Roxy groaned and lifted her head from her desk groggily. She had accidentally fallen asleep on her textbook again, and now her cheek hurt from being pressed against the hard surface. And her pencil was still in her hand, too! This was kind of ridiculous.
Sadly, learning did not work by diffusion, and she remained just as clueless on the mysteries of calculus as ever. All she had now was a hell of a screwed up sleep schedule and probably some bad grades coming up. Of course everything came to a head during finals week, right?
She didn't even care that much about finals, not with Jane and Dirk in the clutches of this shadowy "Lord English", but she had to study and make good grades so no one would think something was up, because Roxy Lalonde the witty university student always made good grades now that she'd managed to get better about her alcoholism.

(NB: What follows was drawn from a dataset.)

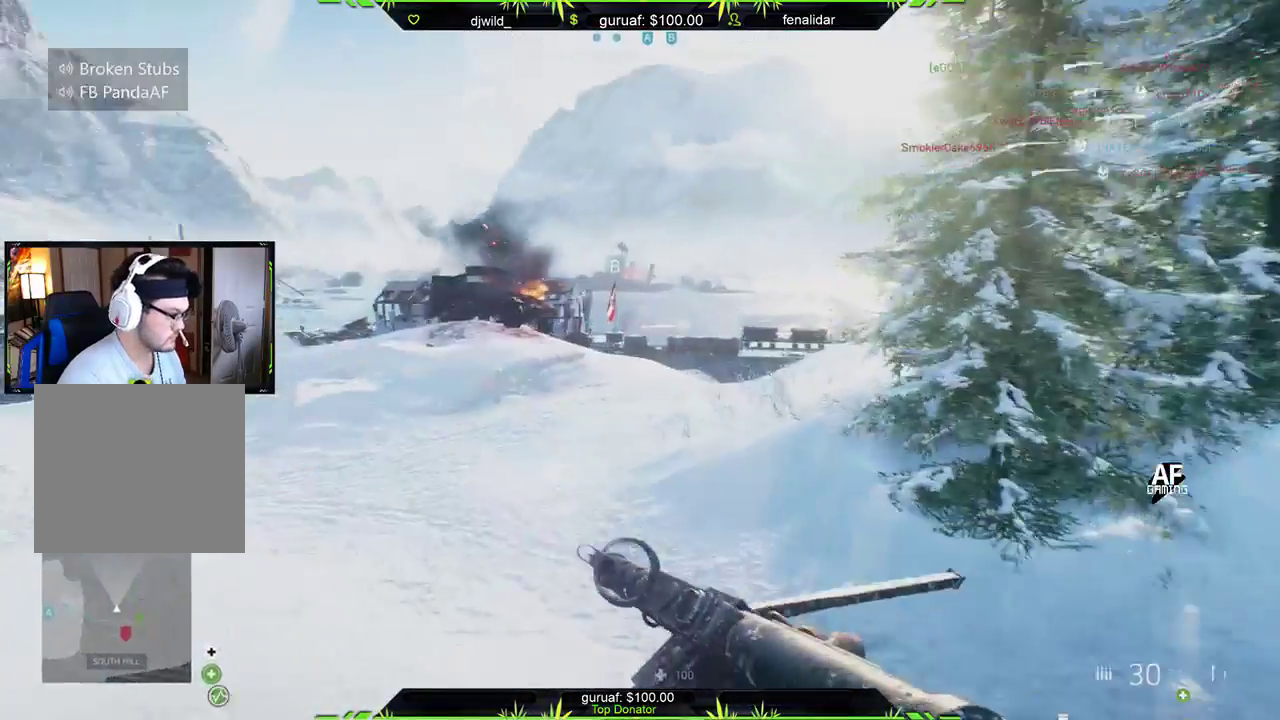
{"buttons": [], "left_stick": "up", "right_stick": "center", "events": []}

Speaking of that whole alcohol thing... it was so very tempting to go grab a bottle of wine and turn back down that road, let it dull her mind and deaden the pain and make her feel a bit better. But no, she couldn't, Jane and Dirk would be so, so disappointed in her if she did—they had been instrumental in getting her out of that void in the first place, and she was stronger than that! She couldn't just fall again, she couldn't. It presented her with an awful dilemma though, and she had probably wasted hours clutching her head and agonizing over whether she should turn back to the bottle to temporarily assuage her aching heart.
No, it shouldn't even be a choice, really—she was going to prove to herself and everyone else just how fucking stubborn she could be. She was not going to let herself go into a downward spiral, she was not. If she did that, then there would be pretty much no way she could help Jane or Dirk, and since this whole mess was kind of her fault to begin with, she had to fix it and that meant she could not go fuck up now. So as another thought of that tempting bottle sitting in the kitchen drifted through her head, Roxy made up her mind.
Standing so quickly that her chair almost fell backwards, she determinedly walked to first her odds-and-ends drawer and pulled out some screws, a drill, a screwdriver, and a lock. With these tools in hand, she marched to the kitchen and shoved all the wine, vodka, whatever alcoholic beverages she had, into one cabinet. And then, she installed a lock on this cabinet, sealing them away in the darkness. The key... she paused. What to do with the key?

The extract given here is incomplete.